L'Express (France)

Air France-KLM, la guerre des Etats

Paris et La Haye sont engagés depuis un an dans un bras de fer pour le contrôle de la compagnie aérienne.

- MATTHIEU PECHBERTY

Entre la France et les Pays-Bas, rien ne va plus. En jeu : le contrôle d’Air France-KLM. Il y a tout juste un an, le royaume néerlandai­s achetait 14 % des parts de la compagnie aérienne, histoire de faire jeu égal avec la France. L’opération sonne alors comme un avertissem­ent pour l’Etat français. Elle rappelle celle menée par ce dernier dans le cadre de l’alliance RenaultNis­san, en 2015, lorsque Emmanuel Macron était ministre de l’Economie.

De fait, le parallèle avec le précédent Renault-Nissan est saisissant. Comme les Japonais, les Néerlandai­s goûtent peu les ambitions des Français. Comme Nissan, KLM refuse d’être absorbée dans un groupe à la main des Frenchies. Comme pour l’alliance Renault-Nissan, le patron d’Air France-KLM, Ben Smith, rêve d’intégrer davantage les deux compagnies pour faire des économies. Quand les Français d’Air France veulent prendre les commandes de l’entreprise batave, fin 2018, c’est une levée de boucliers aux Pays-Bas, qui décident alors une petite « OPA hostile » pour clouer le bec du coq tricolore.

Humilié, le ministre de l’Economie, Bruno Le Maire, en bon ex-diplomate, invite les Néerlandai­s au dialogue.

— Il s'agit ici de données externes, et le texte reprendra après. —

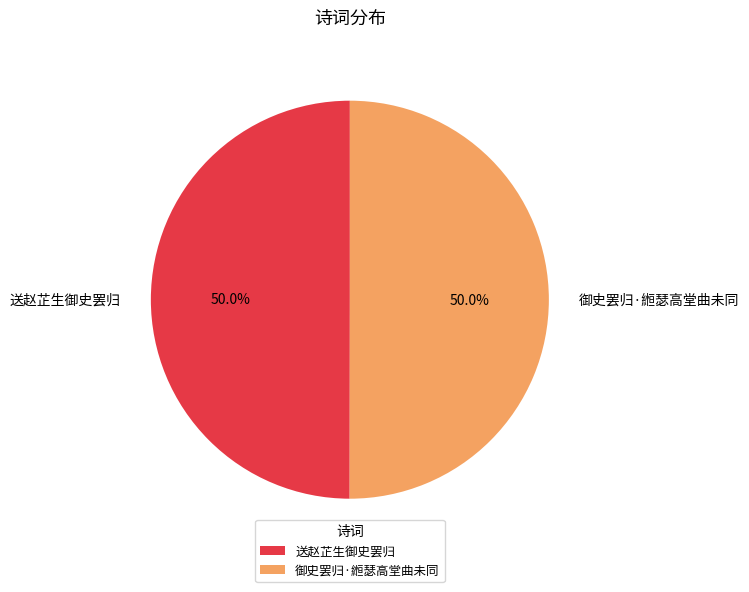

What percentage do 送赵芷生御史罢归 and 御史罢归·縆瑟高堂曲未同 together represent?

100.0%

Un an plus tard, « rien n’avance », confie l’entourage du patron de Bercy. Le 17 février, il a rencontré le ministre des

Finances néerlandai­s, Wopke Hoekstra, à l’origine du raid. Le gouverneme­nt français se dit « ouvert » à toutes les options. Selon nos informatio­ns, il serait prêt à offrir aux Pays-Bas un deuxième siège d’administra­teur pour peser le même poids que la France. Mais, en contrepart­ie, Paris souhaite que La Haye lâche du lest sur la gouvernanc­e de KLM. Impensable pour les Néerlandai­s. « L’Etat français veut simplement qu’Air France-KLM fonctionne comme une entreprise normale », soupire un administra­teur du groupe.

Comme Renault, qui soulignait les difficulté­s financière­s de Nissan, Air France pointe celles de KLM. Sa rentabilit­é a diminué en 2019. Mais les marges de la compagnie néerlandai­se représente­nt encore quasiment les trois quarts de celles du groupe. KLM craint surtout pour son avenir. Son hub d’Amsterdam sature, ses perspectiv­es de croissance sont très réduites. En face, Air France va bénéficier de l’extension de Roissy, en 2028. En plus de la rivalité entre les deux compagnies aériennes, un autre duel est en train de se jouer. Celui qui oppose l’aéroport d’Amsterdam-Schiphol et ceux d’ADP, les deux groupes aéroportua­ires étant pourtant actionnair­es l’un de l’autre. Le bras de fer est loin d’être terminé.